[Information supplied]:
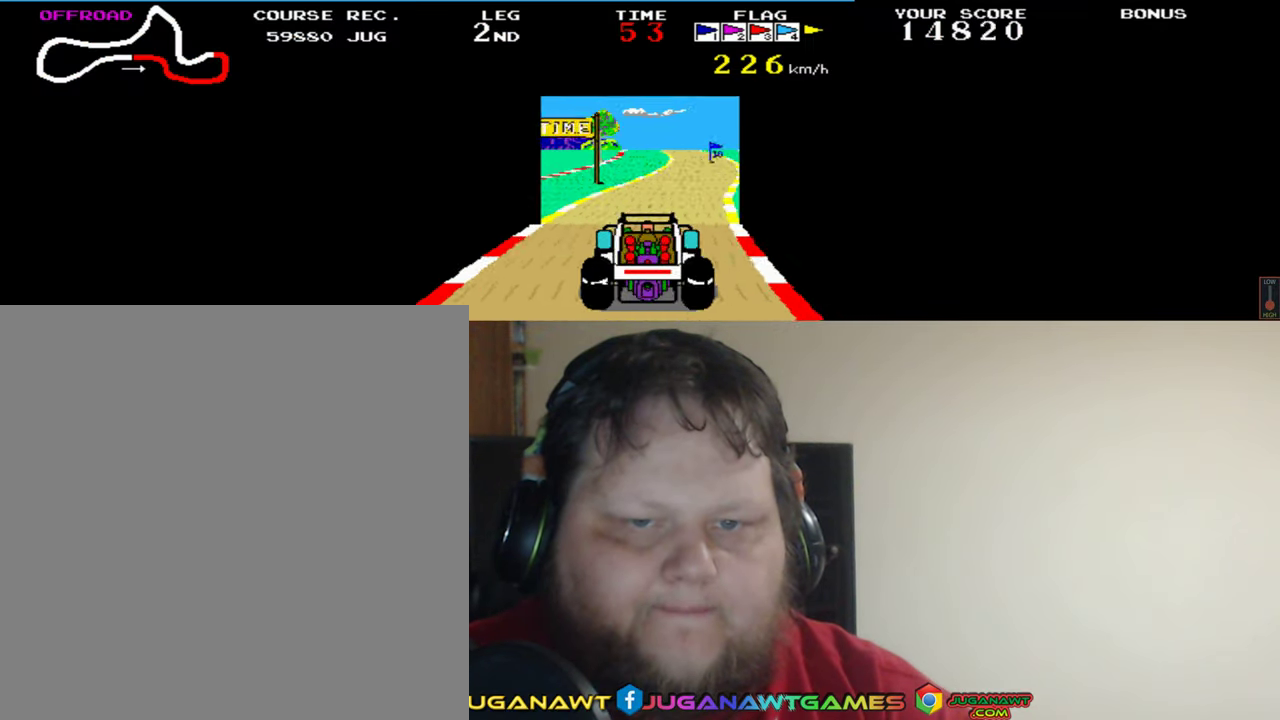
{"buttons": ["A"], "left_stick": "center", "events": [[116, "DPAD_LEFT", "up"], [200, "DPAD_LEFT", "down"], [316, "DPAD_LEFT", "up"]]}
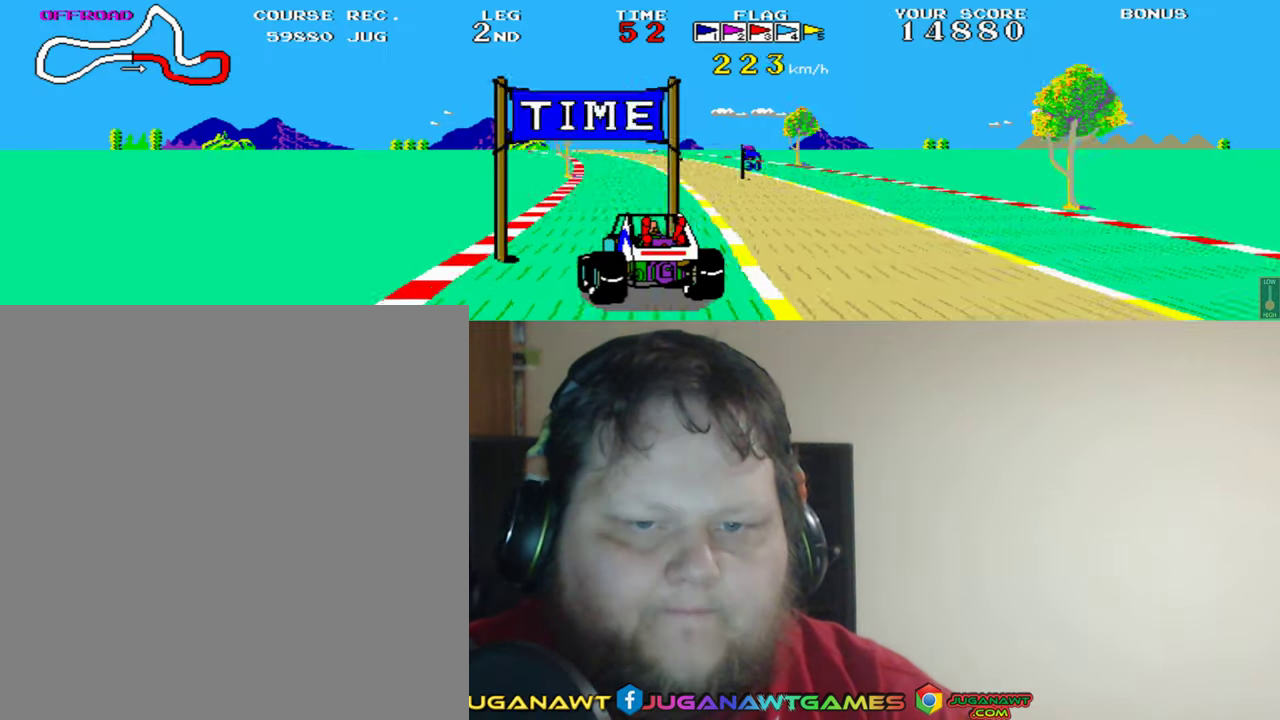
{"buttons": ["A"], "left_stick": "center", "events": [[16, "DPAD_RIGHT", "down"], [350, "DPAD_RIGHT", "up"]]}
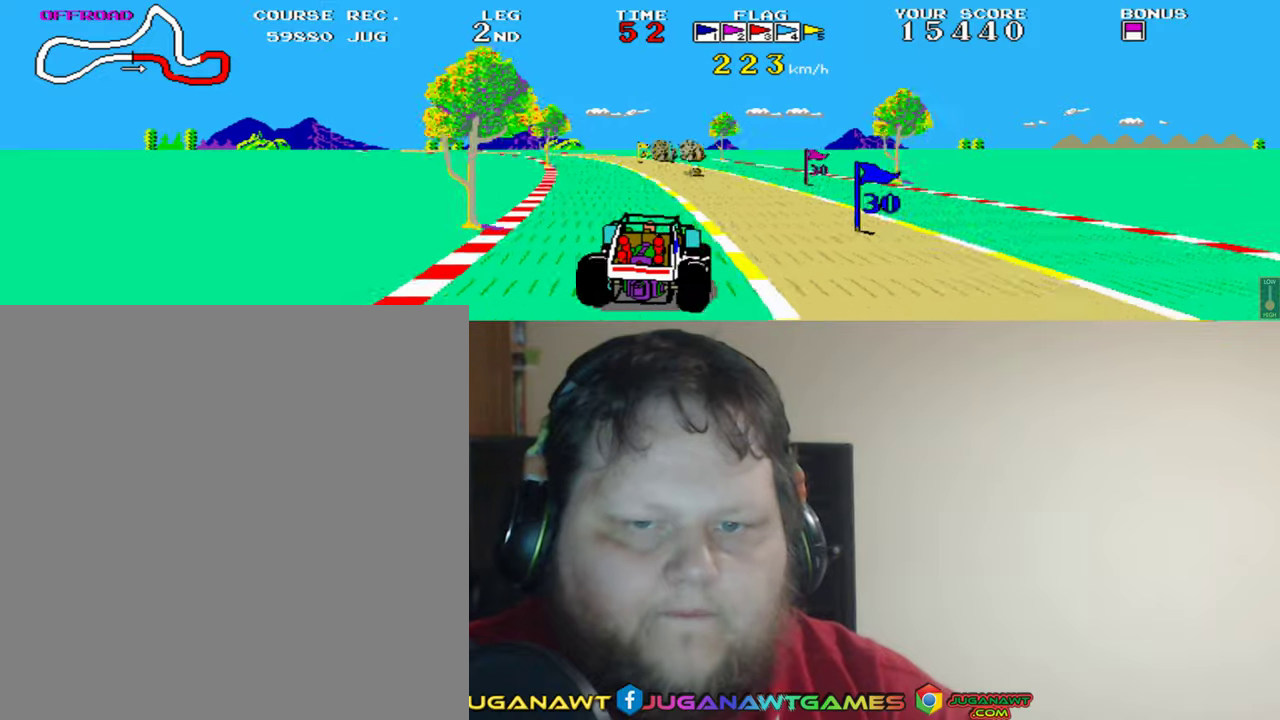
{"buttons": ["A"], "left_stick": "center", "events": [[200, "DPAD_LEFT", "down"], [267, "DPAD_LEFT", "up"]]}
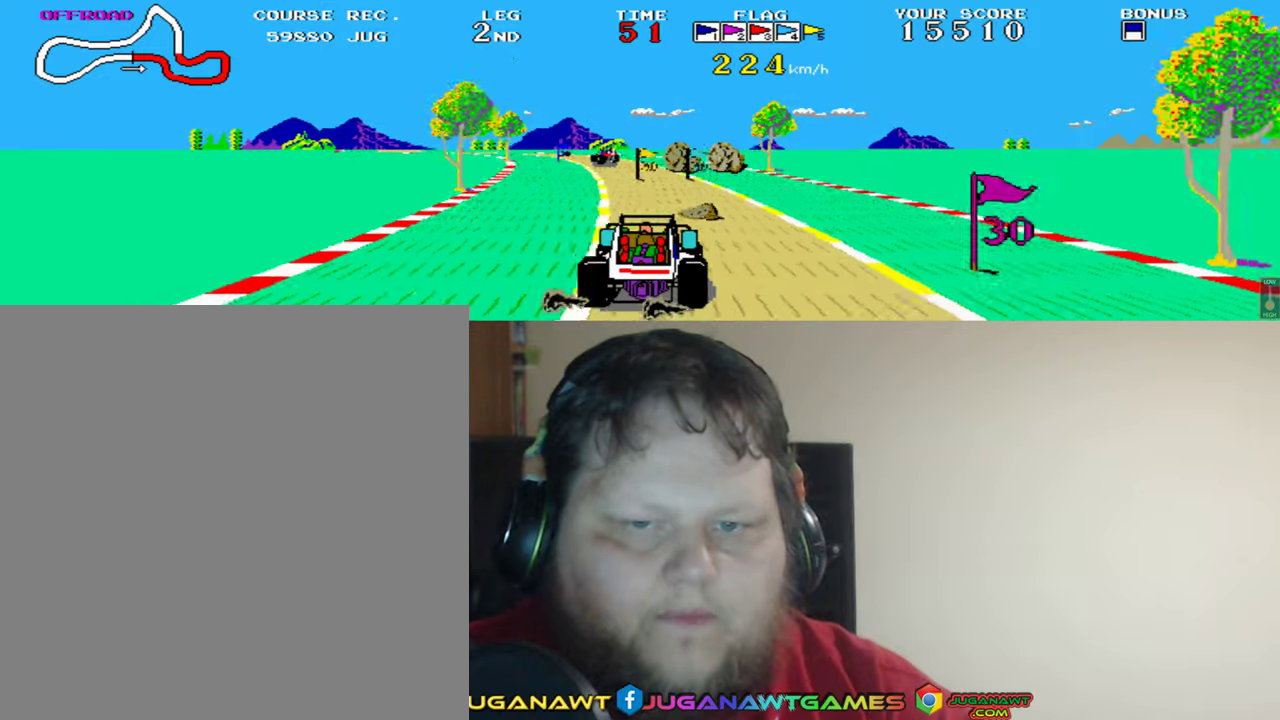
{"buttons": ["A"], "left_stick": "center", "events": [[350, "DPAD_LEFT", "down"], [467, "DPAD_LEFT", "up"]]}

[Assigned task]:
Exactly as written, return each line above and leave the pictures behind.

[The completed task]:
{"buttons": ["A"], "left_stick": "center", "events": [[116, "DPAD_LEFT", "up"], [200, "DPAD_LEFT", "down"], [316, "DPAD_LEFT", "up"]]}
{"buttons": ["A"], "left_stick": "center", "events": [[16, "DPAD_RIGHT", "down"], [350, "DPAD_RIGHT", "up"]]}
{"buttons": ["A"], "left_stick": "center", "events": [[200, "DPAD_LEFT", "down"], [267, "DPAD_LEFT", "up"]]}
{"buttons": ["A"], "left_stick": "center", "events": [[350, "DPAD_LEFT", "down"], [467, "DPAD_LEFT", "up"]]}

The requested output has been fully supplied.